In a more realistic example, we return to the varimax factor analysis that we performed on the Atlantic Rock dataset (Figure 8.6). Suppose that the CaO to Na₂O ratio, r, of factor 2 is of importance to the conclusions drawn from the analysis. The relationship between the data and r is very complex, involving both singular-value decomposition and varimax rotation, so deriving confidence intervals by standard means is impractical. In contrast, bootstrap estimation of p(r), and hence the confidence intervals of r, is completely straightforward (Figure 12.12).

Problems

12.1 The first and twelfth year of the Black Rock Forest temperature dataset are more-or-less complete. After removing hot and cold spikes, calculate the mean of the 10 hottest days of each of these years. Test whether the means are significantly different from one another by following these steps: (A) State the Null Hypothesis. (B) Calculate the t-statistic for this case. (C) Can the Null Hypothesis be rejected?

12.2 Revisit Neuse River prediction error filters that you calculated in Problem 7.2 and analyze the significance of the error reduction for pairs of filters of different length.

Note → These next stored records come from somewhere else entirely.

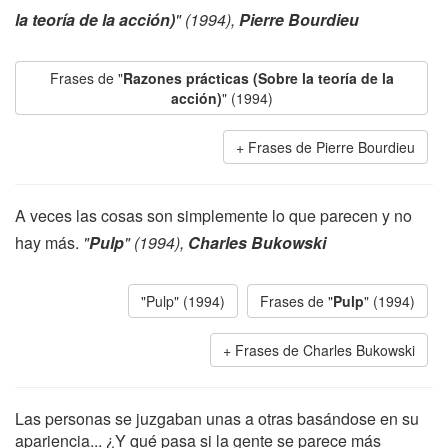
la teoría de la acción)
" (1994),
Pierre Bourdieu
Frases de "
Razones prácticas (Sobre la teoría de la
acción)
" (1994)
Frases de Pierre Bourdieu
A veces las cosas son simplemente lo que parecen y no
hay más.
"
Pulp
" (1994),
Charles Bukowski
"Pulp" (1994)
Frases de "
Pulp
" (1994)
Frases de Charles Bukowski
Las personas se juzgaban unas a otras basándose en su
apariencia... ¿Y qué pasa si la gente se parece más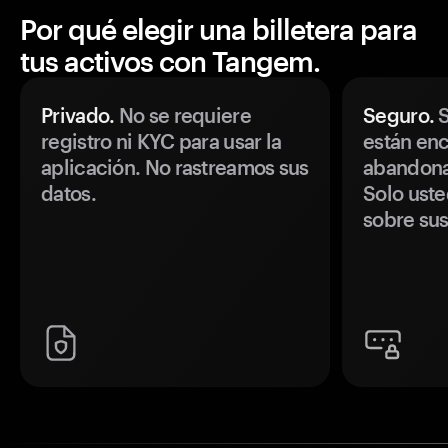
Por qué elegir una billetera para
tus activos con Tangem.
Privado.
No se requiere
Seguro.
S
registro ni KYC para usar la
están enc
aplicación. No rastreamos sus
abandonan
datos.
Solo uste
sobre sus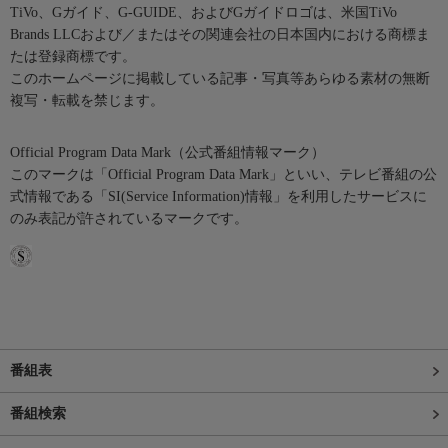
TiVo、Gガイド、G-GUIDE、およびGガイドロゴは、米国TiVo
Brands LLCおよび／またはその関連会社の日本国内における商標ま
たは登録商標です。
このホームページに掲載している記事・写真等あらゆる素材の無断
複写・転載を禁じます。
Official Program Data Mark（公式番組情報マーク）
このマークは「Official Program Data Mark」といい、テレビ番組の公
式情報である「SI(Service Information)情報」を利用したサービスに
のみ表記が許されているマークです。
番組表
番組検索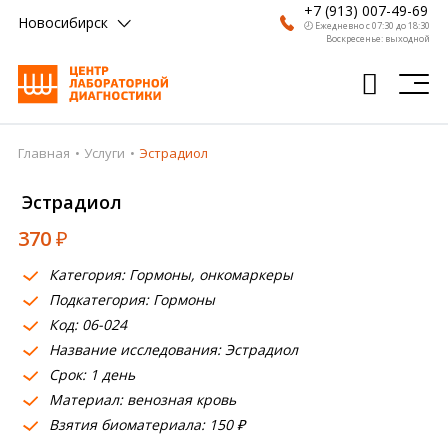
+7 (913) 007-49-69
Новосибирск
🕗 Ежедневно с 07:30 до 18:30
Воскресенье: выходной
Главная
Услуги
Эстрадиол
Главная
Эстрадиол
Анализы
370
₽
Врачи
Категория: Гормоны, онкомаркеры
Получить результат
Подкатегория: Гормоны
Пациентам
Код: 06-024
Название исследования: Эстрадиол
О компании
Срок: 1 день
Материал: венозная кровь
Где сдать
Взятия биоматериала: 150 ₽
Партнерам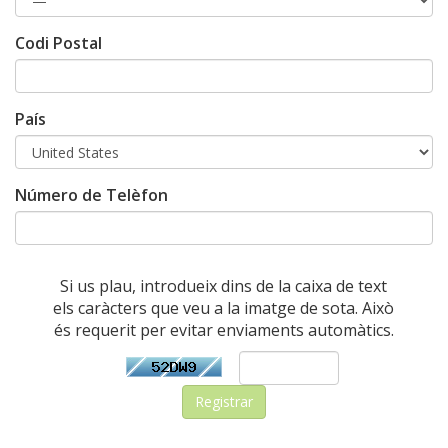
Codi Postal
País
Número de Telèfon
Si us plau, introdueix dins de la caixa de text
els caràcters que veu a la imatge de sota. Això
és requerit per evitar enviaments automàtics.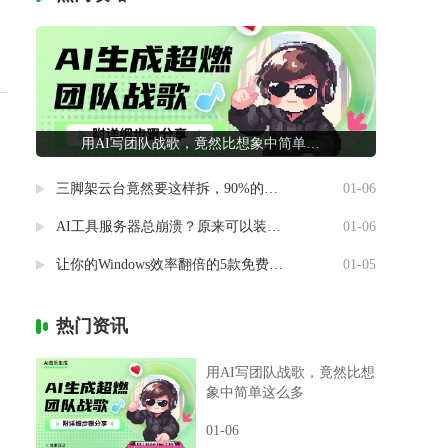
用AI写团队战歌，竟然比想象中简单这么多
三脚架云台竟然要这样拆，90%的摄影新手都做错了
01-06
AI工具服务器总崩溃？原来可以装进自己电脑里
01-06
让你的Windows效率翻倍的5款免费神器
01-05
热门资讯
用AI写团队战歌，竟然比想
象中简单这么多
01-06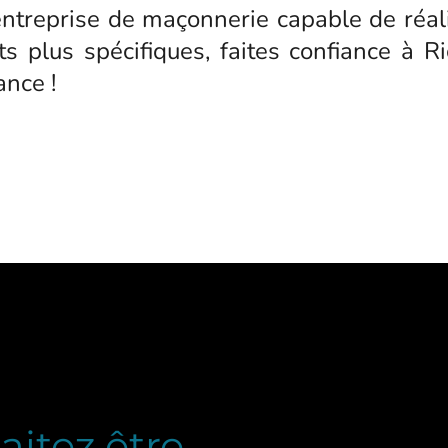
 entreprise de maçonnerie capable de réa
s plus spécifiques, faites confiance à Ri
ance !
itez être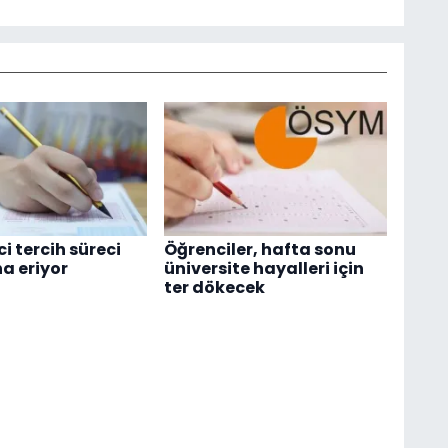
ci tercih süreci
Öğrenciler, hafta sonu
na eriyor
üniversite hayalleri için
ter dökecek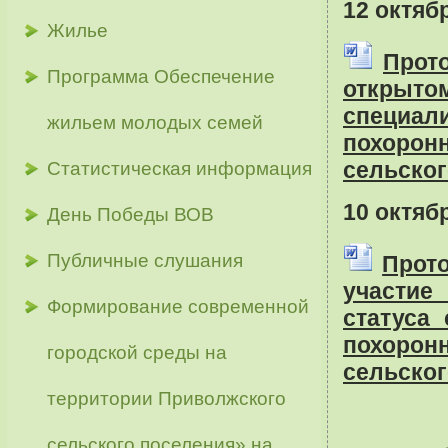
12 октяб
Жилье
Прот
Программа Обеспечение
открыто
специа
жильем молодых семей
похорон
сельског
Статистическая информация
10 октяб
День Победы ВОВ
Публичные слушания
Прот
участие
Формирование современной
статуса
похорон
городской среды на
сельског
территории Приволжского
сельского поселения» на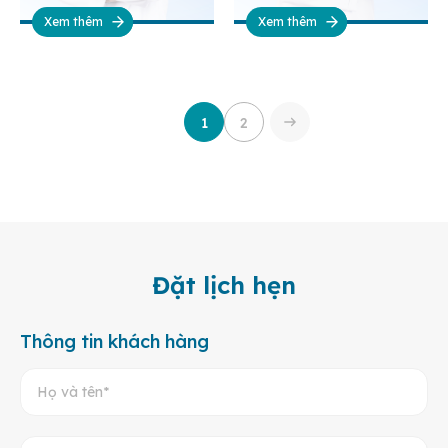
Xem thêm
Xem thêm
1
2
Đặt lịch hẹn
Thông tin khách hàng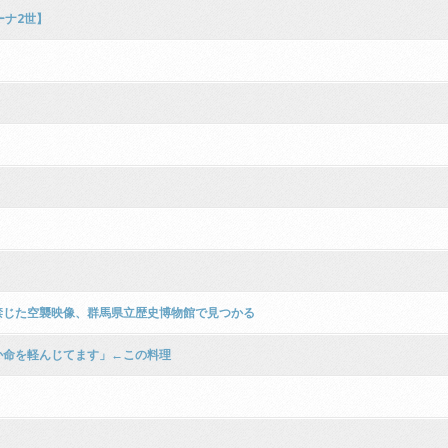
ーナ2世】
禁じた空襲映像、群馬県立歴史博物館で見つかる
か命を軽んじてます」←この料理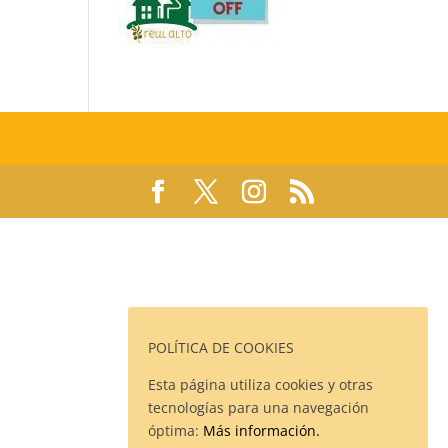
POLÍTICA DE COOKIES
Esta página utiliza cookies y otras
tecnologías para una navegación
óptima:
Más información.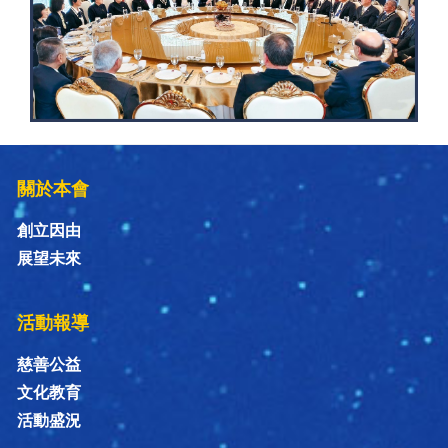
關於本會
創立因由
展望未來
活動報導
慈善公益
文化教育
活動盛況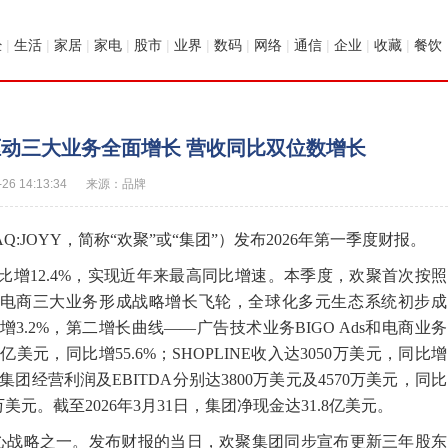
经
|
生活
|
家居
|
家电
|
股市
|
业界
|
数码
|
网络
|
通信
|
企业
|
收藏
|
餐饮
术驱动三大业务全面增长 营收同比双位数增长
-26 14:13:34
来源：品牌
AQ:JOYY，简称“欢聚”或“集团”）发布2026年第一季度财报。
同比增12.4%，实现近年来最高同比增速。本季度，欢聚首次按照
电商三大业务形成战略增长飞轮，全球化多元生态系统初步成
增3.2%，第二增长曲线——广告技术业务BIGO Ads和电商业务
248亿美元，同比增55.6%；SHOPLINE收入达3050万美元，同比增
团经营利润及EBITDA分别达3800万美元及4570万美元，同比
0万美元。截至2026年3月31日，集团净现金达31.8亿美元。
核心战略之一。发布财报的当日，欢聚集团同步宣布更新三年股东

12.3 Formally show that the quantity, $Z=(d-\overline{d})/{\sigma }_d$, has zero mean and unit variance, assuming that d is Normally distributed with mean, $\overline{d}$, and variance, σ_d², by transforming the probability density function, p(d) to p(Z).

12.4 Figure 12.6B shows the power spectral density of a random time series. A) Count up the number of peaks that are significant to the 95% level or greater and compare with the expected number. B) What is the significance level of the highest peak? (Note that N = 1024 and c = 0.634 for this dataset).

12.5 Analyze the significance of the major peaks in the power spectral density of the Neuse River Hydrograph (see Figure 6.11 and MatLab script eda06_13).